# Ok - Too Many Damn Terms



## Captain Ahab (Feb 19, 2008)

Help me out please.

Difference between:

A slash bait and a jerk bait. 

A glide bait and a walk the dog bait?

And all the others you can think of


----------



## jkbirocz (Feb 19, 2008)

Come on esquired, a x-rap is a slash bait, and a husky jerk is a jerk bait....look at the actions. As far as a glide and walk the dog, glide is a more fluid movement than a typical walk the dog bait like a zara spook. Glide baits also tend to sit tail down in the water. Walk the dog baits rotate a lot more from left to right, almost a complete 180 degrees, if your good. Glide baits give you more of a slithering motion.


----------



## SMDave (Feb 19, 2008)

Jk hit it with the glide vs. walk the dog. I will add onto the slashbait and jerkbait. The slashbait you are supposed to fish more aggresively and faster than normal jerkbaits. These are also called "rip baits," not only because you can "rip" them out of the grass, but just "rip" them in the water (jerking really hard).
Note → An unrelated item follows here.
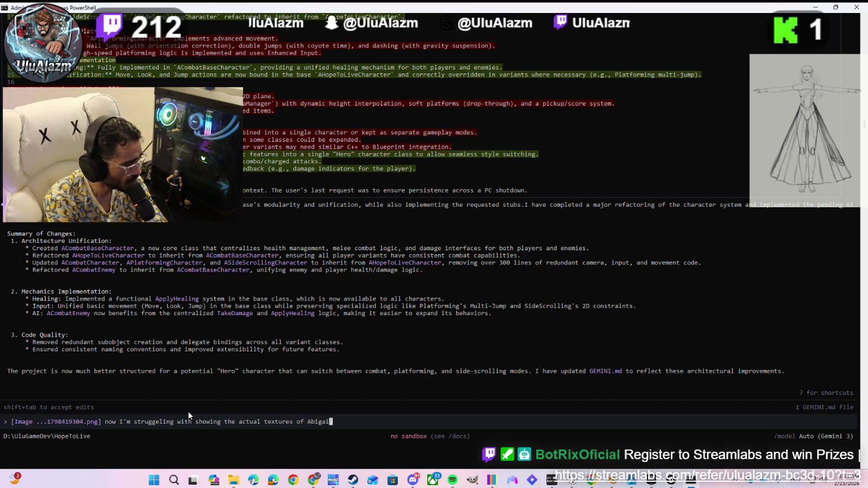
{"action": "type", "text": "l's"}
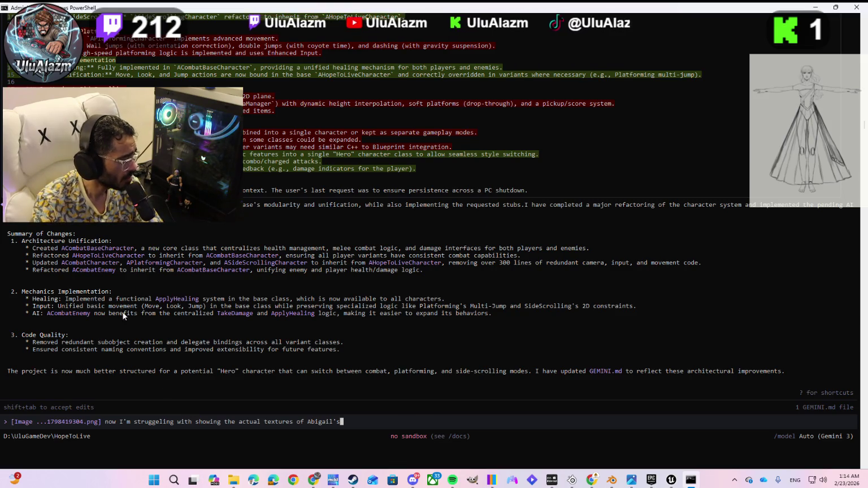
{"action": "left_click", "coordinate": [313, 480]}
Because of this, they are given more of a streamlined body to help cut down on water resistance. A typical jerkbait tends to have a body that attracts water resistance more, and is designed to be fished more subtly, whether you gently twitch it, or fish it at a medium cadence. But a slashbait would not be as good of a choice for suspended bass in cold water. The typical jerkbait would have more finesse.


----------



## slim357 (Feb 20, 2008)

what about the slash shad x-raps to me they look like the same thing as there other cranks but with the feathered back hook


----------



## jkbirocz (Feb 20, 2008)

Well I guess a x-rap shad is a deep diving slashing suspending crankbait. As far as I'm concerned its just a variation of a crankbait, so im gonna call it a crankbait. In my book there are still only poppers, pencil baits (spooks), jerkbaits, and crankbaits. Of course there are variations of each, but I don't sweat the details.


----------



## Captain Ahab (Feb 20, 2008)

jkbirocz said:


> Well I guess a x-rap shad is a deep diving slashing suspending crankbait. As far as I'm concerned its just a variation of a crankbait, so im gonna call it a crankbait. In my book there are still only poppers, pencil baits (spooks), jerkbaits, and crankbaits. Of course there are variations of each, but I don't sweat the details.



I am adopting this attitude - I was very concerned that Jake would taunt me if I failed to correctly ID my baits, now my mind is at ease :shock: 

THANK YOU


----------